Water Cooler Games served as the web's primary forum for "videogames with an agenda" — coverage of the uses of video games in advertising, politics, education, and other everyday activities, outside the sphere of entertainment.
The site was maintained at watercoolergames.org from 2003-2009, where it was edited by myself and Gonzalo Frasca. It is now archived here in full.
1up.com has a great feature on MMOG sweatshops, Third-World based companies that "farm" currency and valuables from massive multiplayer games in order to sell them online. This is one that traditional Marxist would love: not only poor nations are doing jobs, but they are also having dirty fun for them! By dirty fun I mean doing the obnoxious part of these games. Ask any teenager anywhere in the world if they would like to get paid in order to play games all day and I bet that more than 99% would say yes... until they actually tried it. It's the online equivalent of working at the icecream parlor. It sounded like a great idea at the time until you are totally sick of eating ice cream and find yourself stuck on a shitty job, surrounded by colored fat. MMOG sweatshop workers are not even playing anymore: they are just coaching the bots that do the hard work for them. Welcome to the taylorization of MMOGs: in the golden days of exploitation (that's, er, a couple of years ago), sweatshop workers at least had to play the game. Now they have been replaced by virtual machines.

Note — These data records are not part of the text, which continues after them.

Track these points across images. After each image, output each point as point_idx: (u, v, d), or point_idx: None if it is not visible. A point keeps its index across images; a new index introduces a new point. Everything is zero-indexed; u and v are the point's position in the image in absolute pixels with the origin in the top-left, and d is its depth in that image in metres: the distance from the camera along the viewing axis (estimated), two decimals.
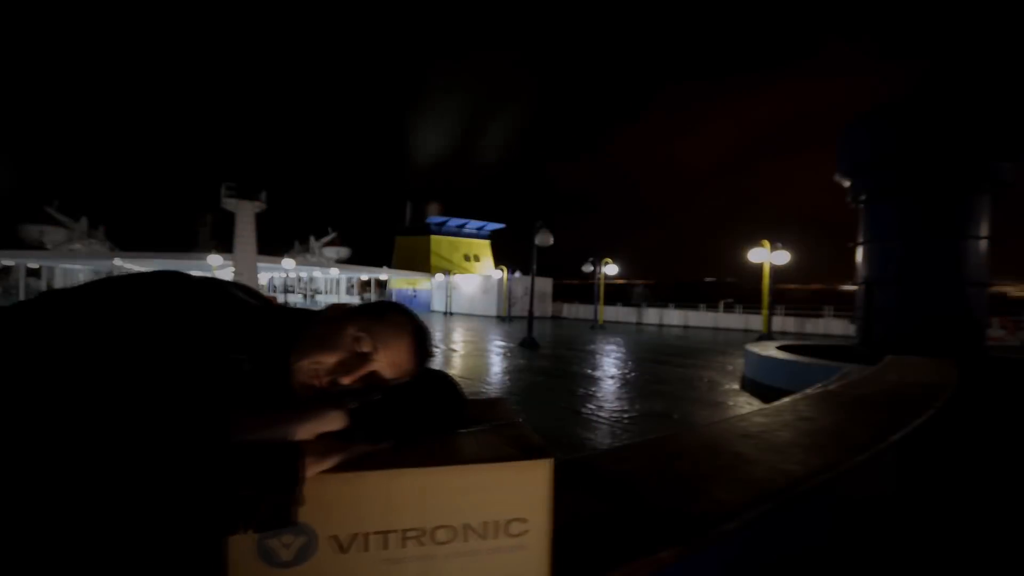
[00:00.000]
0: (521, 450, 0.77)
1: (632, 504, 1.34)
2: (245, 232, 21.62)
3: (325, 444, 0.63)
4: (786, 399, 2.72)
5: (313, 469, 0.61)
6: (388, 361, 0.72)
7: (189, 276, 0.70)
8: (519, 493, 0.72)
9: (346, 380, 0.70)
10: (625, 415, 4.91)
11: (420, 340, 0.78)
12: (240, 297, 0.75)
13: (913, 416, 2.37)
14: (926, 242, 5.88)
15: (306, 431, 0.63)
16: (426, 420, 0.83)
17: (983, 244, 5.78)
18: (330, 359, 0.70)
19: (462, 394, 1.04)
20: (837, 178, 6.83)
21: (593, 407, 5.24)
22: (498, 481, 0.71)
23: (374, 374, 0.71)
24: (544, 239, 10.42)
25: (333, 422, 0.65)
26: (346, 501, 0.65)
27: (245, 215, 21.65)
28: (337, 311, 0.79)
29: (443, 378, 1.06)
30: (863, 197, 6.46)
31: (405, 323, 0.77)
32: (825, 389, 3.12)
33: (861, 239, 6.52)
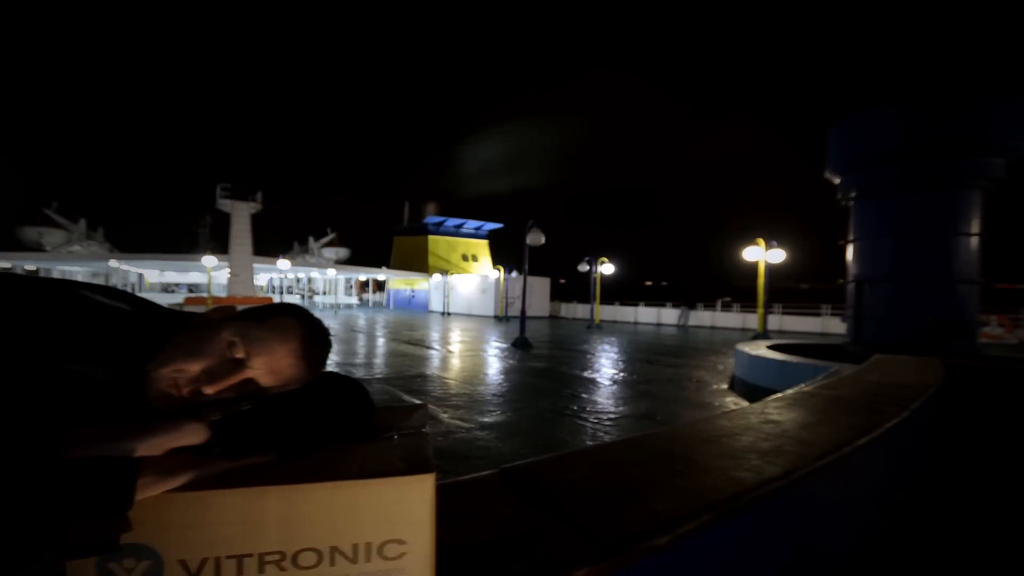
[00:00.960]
0: (403, 464, 0.72)
1: (564, 516, 1.28)
2: (240, 233, 21.60)
3: (176, 460, 0.58)
4: (758, 401, 2.66)
5: (157, 488, 0.56)
6: (266, 368, 0.67)
7: (18, 278, 0.64)
8: (396, 512, 0.66)
9: (210, 390, 0.65)
10: (608, 417, 4.85)
11: (310, 345, 0.73)
12: (94, 300, 0.70)
13: (886, 418, 2.31)
14: (916, 239, 5.83)
15: (153, 446, 0.57)
16: (312, 431, 0.78)
17: (974, 241, 5.72)
18: (194, 366, 0.65)
19: (365, 402, 0.98)
20: (827, 175, 6.78)
21: (576, 408, 5.19)
22: (373, 499, 0.65)
23: (249, 382, 0.66)
24: (535, 238, 10.36)
25: (189, 436, 0.60)
26: (197, 522, 0.59)
27: (240, 216, 21.64)
28: (216, 314, 0.74)
29: (348, 385, 1.01)
30: (853, 194, 6.40)
31: (292, 326, 0.72)
32: (800, 390, 3.06)
33: (851, 237, 6.46)
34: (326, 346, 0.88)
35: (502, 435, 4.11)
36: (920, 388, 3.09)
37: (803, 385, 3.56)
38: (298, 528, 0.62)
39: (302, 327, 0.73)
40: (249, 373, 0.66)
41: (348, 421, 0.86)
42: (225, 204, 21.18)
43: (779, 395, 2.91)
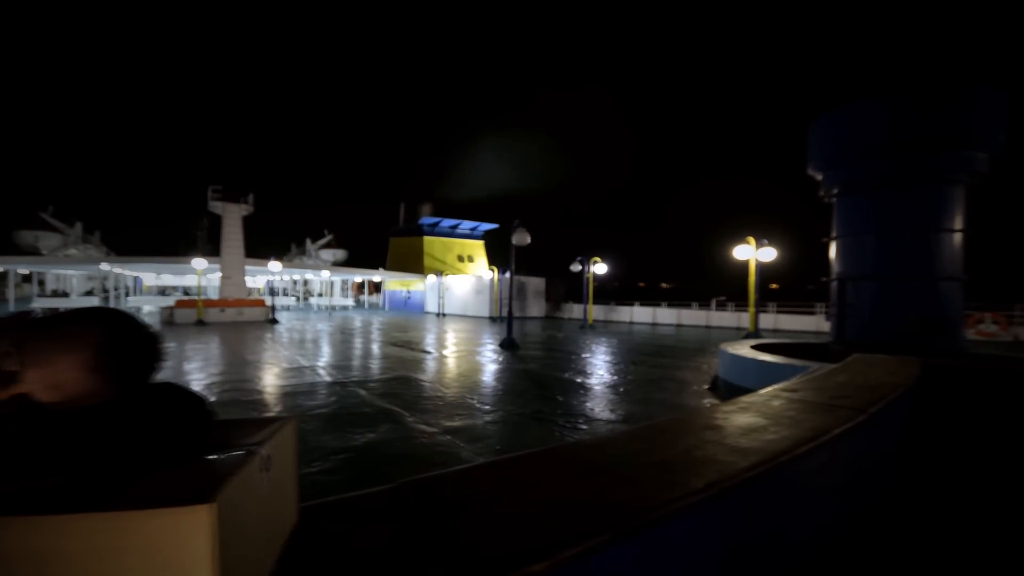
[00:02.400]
0: (181, 492, 0.62)
1: (441, 538, 1.16)
2: (232, 235, 21.48)
3: None
4: (711, 405, 2.56)
5: None
6: (43, 382, 0.61)
7: None
8: (167, 548, 0.57)
9: None
10: (580, 420, 4.73)
11: (110, 355, 0.66)
12: None
13: (838, 422, 2.19)
14: (899, 236, 5.71)
15: None
16: (104, 452, 0.69)
17: (958, 237, 5.60)
18: None
19: (195, 417, 0.89)
20: (810, 172, 6.66)
21: (549, 411, 5.07)
22: (139, 533, 0.56)
23: (23, 398, 0.60)
24: (521, 238, 10.25)
25: None
26: None
27: (232, 218, 21.52)
28: (5, 322, 0.67)
29: (177, 399, 0.90)
30: (836, 191, 6.29)
31: (85, 335, 0.65)
32: (761, 393, 2.94)
33: (834, 234, 6.35)
34: (143, 356, 0.79)
35: (465, 440, 4.00)
36: (885, 390, 2.97)
37: (771, 387, 3.45)
38: (50, 566, 0.54)
39: (102, 335, 0.66)
40: (22, 387, 0.60)
41: (159, 440, 0.76)
42: (216, 206, 21.07)
43: (737, 398, 2.79)
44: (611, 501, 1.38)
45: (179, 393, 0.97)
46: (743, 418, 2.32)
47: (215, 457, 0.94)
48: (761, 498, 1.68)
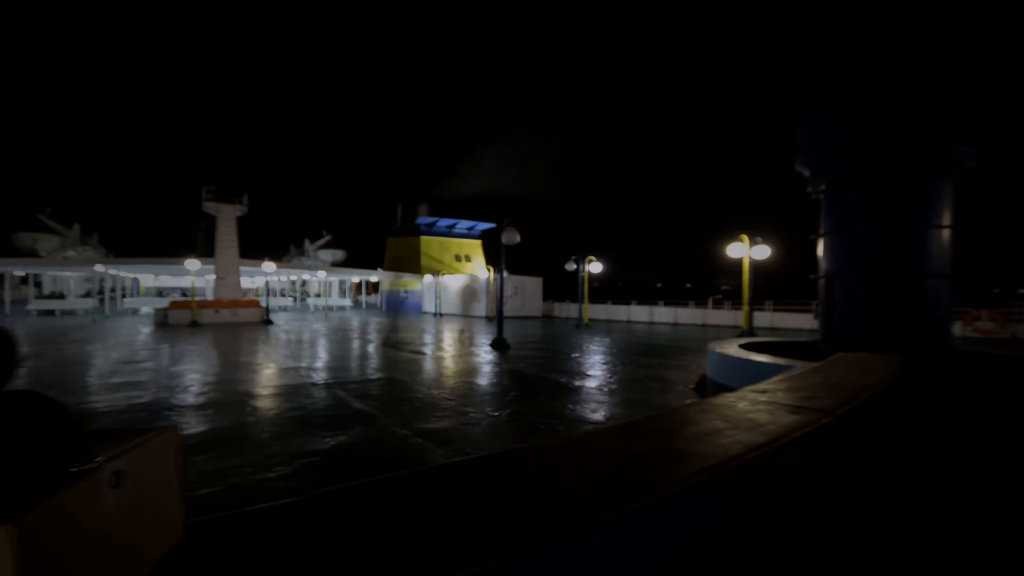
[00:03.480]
0: None
1: (333, 558, 1.08)
2: (226, 235, 21.41)
3: None
4: (680, 407, 2.47)
5: None
6: None
7: None
8: None
9: None
10: (558, 422, 4.64)
11: None
12: None
13: (802, 426, 2.11)
14: (886, 233, 5.61)
15: None
16: None
17: (946, 233, 5.50)
18: None
19: (45, 429, 0.83)
20: (797, 167, 6.57)
21: (527, 412, 4.97)
22: None
23: None
24: (510, 237, 10.16)
25: None
26: None
27: (226, 218, 21.45)
28: None
29: (32, 408, 0.84)
30: (823, 187, 6.19)
31: None
32: (734, 394, 2.86)
33: (822, 231, 6.25)
34: None
35: (437, 443, 3.91)
36: (859, 390, 2.88)
37: (746, 388, 3.36)
38: None
39: None
40: None
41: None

I think that the whole MMOG economy can have a fantastic alienation effect among players. Many players are actually happier on the virtual world than on their everyday "real" life. The fact that virtual gold can be so valuable in virtual life may help players to take a critical distance from things like real-world economy and realize that reality is just as much an illusion as WoW (or at least that they both work based on a similar structure). Will MMOG turn players into cynics or, even better, philosophers? I guess it's too early to tell, but MMOGs have the potential to become the greatest Brechtian device ever created (Brecht was a 20th century German playwriter who argued that the audiece should be aware of the fact that theater is artificial in order to take a critical attitude towards real life).